Wrapping a host array in ROCArray copies it to the GPU; calling Array on a ROCArray copies it back:

julia
julia> a = ROCArray(Float32[1, 2, 3]);

julia> Array(a)
3-element Vector{Float32}:
 1.0
 2.0
 3.0

Transfers are relatively expensive — keep data on the device across as many operations as possible rather than copying back and forth.

Broadcasting

Broadcasting works exactly as on the CPU and fuses into a single kernel, so chained element-wise operations do not allocate intermediate arrays:

julia
julia> x = ROCArray(Float32[1, 2, 3]);

julia> y = ROCArray(Float32[10, 20, 30]);

julia> Array(@. 2x + y)
3-element Vector{Float32}:
 12.0
 24.0
 36.0

Reductions, scans and sorting

Reductions (sum, prod, maximum, mapreduce, …), scans (cumsum, accumulate), sort/sortperm, and reverse all run on the GPU:

julia
julia> sum(ROCArray(1:100))
5050

julia> mapreduce(x -> x^2, +, ROCArray(1:4))
30

julia> Array(cumsum(ROCArray([1, 2, 3, 4])))
4-element Vector{Int64}:
  1
  3
  6
 10

julia> Array(sort(ROCArray([3, 1, 2, 5, 4])))
5-element Vector{Int64}:
 1
 2
 3
 4
 5

Scalar indexing

Reading or writing a single element from the host (a[i]) would require a separate GPU transfer per element, which is catastrophically slow. AMDGPU.jl therefore disallows scalar indexing by default and throws an error:

julia
julia> a = ROCArray([1, 2, 3]);

julia> a[1]
ERROR: Scalar indexing is disallowed.

If you genuinely need it (e.g. in a one-off test), opt in explicitly:

julia
AMDGPU.allowscalar(true)              # globally (discouraged)
AMDGPU.@allowscalar a[1]              # for a single expression (preferred)

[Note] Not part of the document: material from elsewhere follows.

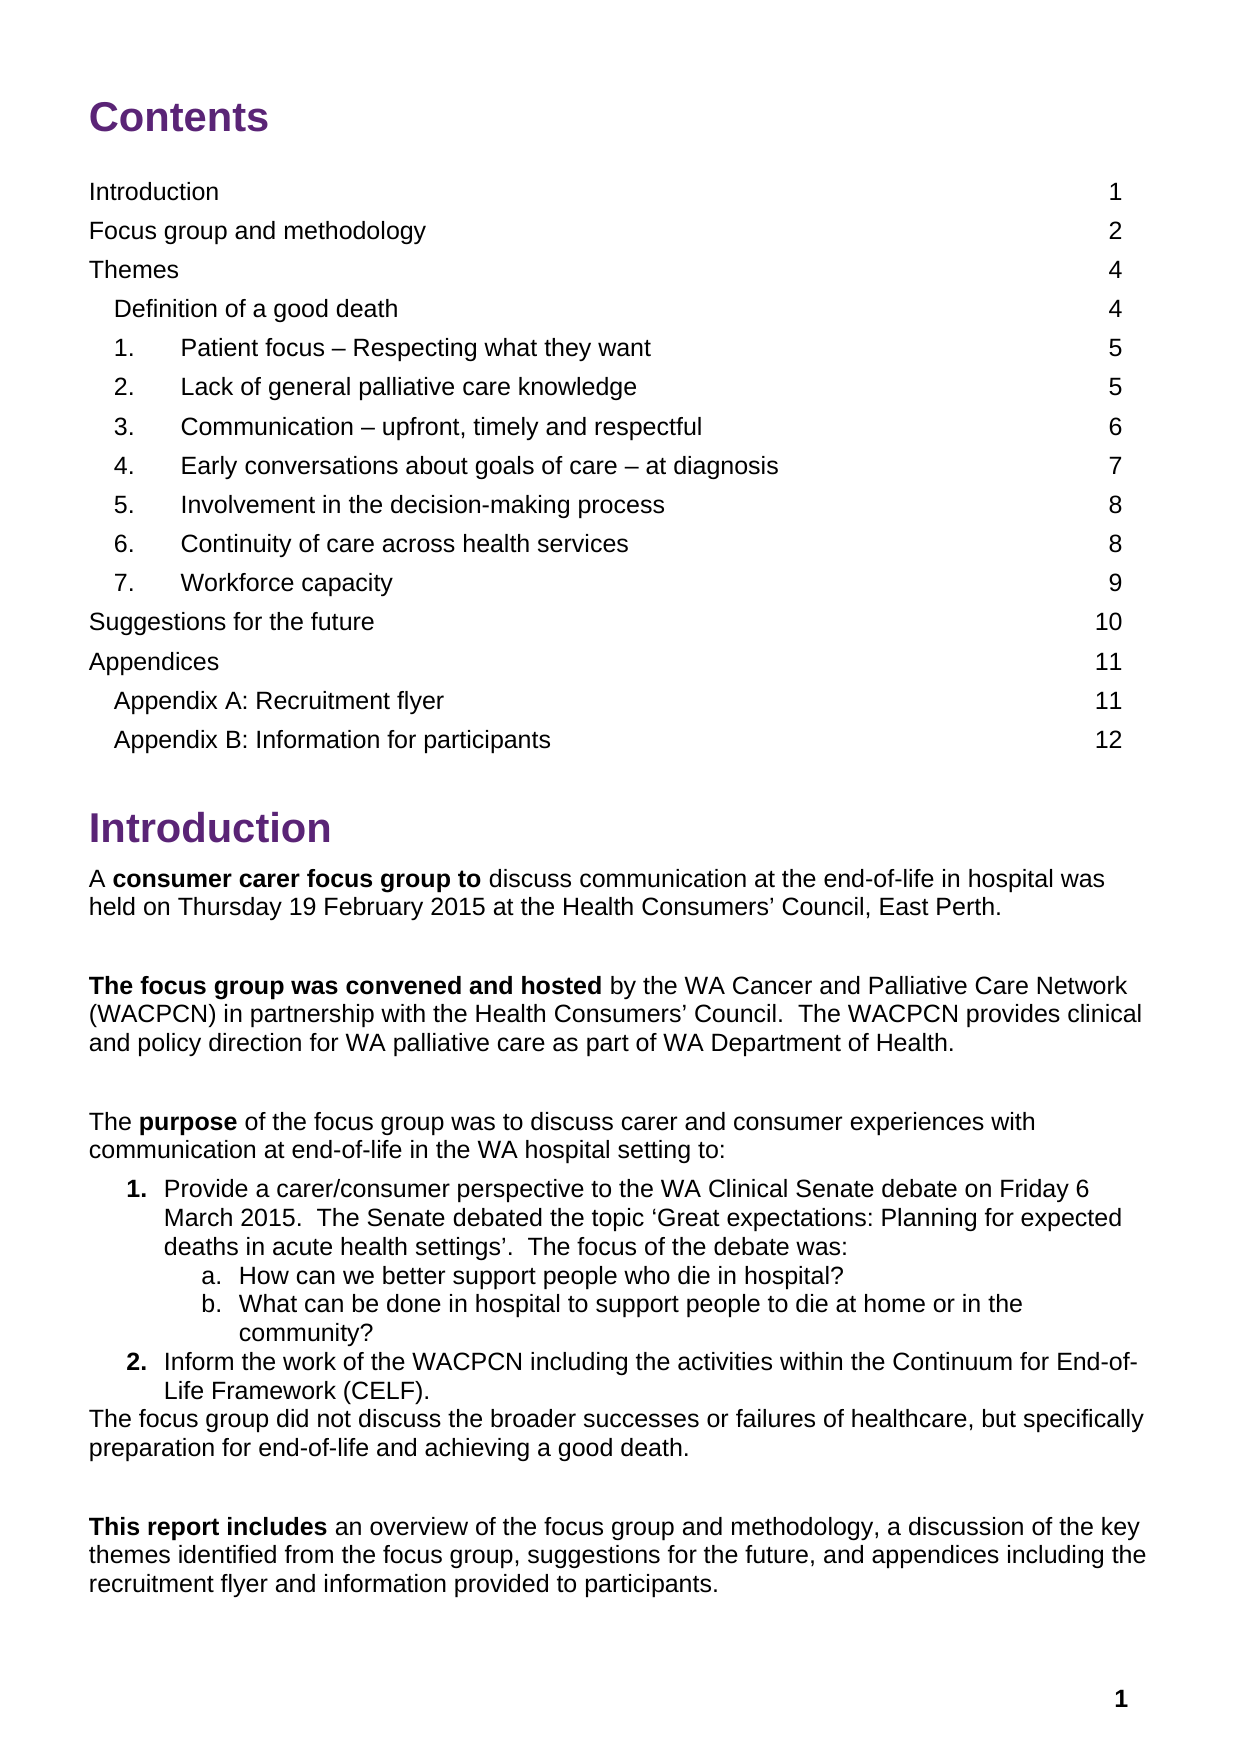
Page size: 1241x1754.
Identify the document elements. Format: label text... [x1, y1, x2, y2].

Prefer vectorized operations, broadcasting, or a custom kernel instead. See Kernel Programming for writing your own kernels.

Views and reshaping

view, reshape, reinterpret, and adjoint/transpose all work and return lazy wrappers that share the parent's memory — no copy is made:

julia
julia> a = ROCArray(reshape(1:6, 2, 3));

julia> Array(view(a, :, 2))
2-element Vector{Int64}:
 3
 4

Linear algebra

Matrix multiplication and factorizations dispatch to the vendor libraries (rocBLAS, rocSOLVER). Standard LinearAlgebra functions — *, mul!, \, cholesky, lu, qr — work directly on ROCArray. See Linear Algebra for the list of accelerated operations.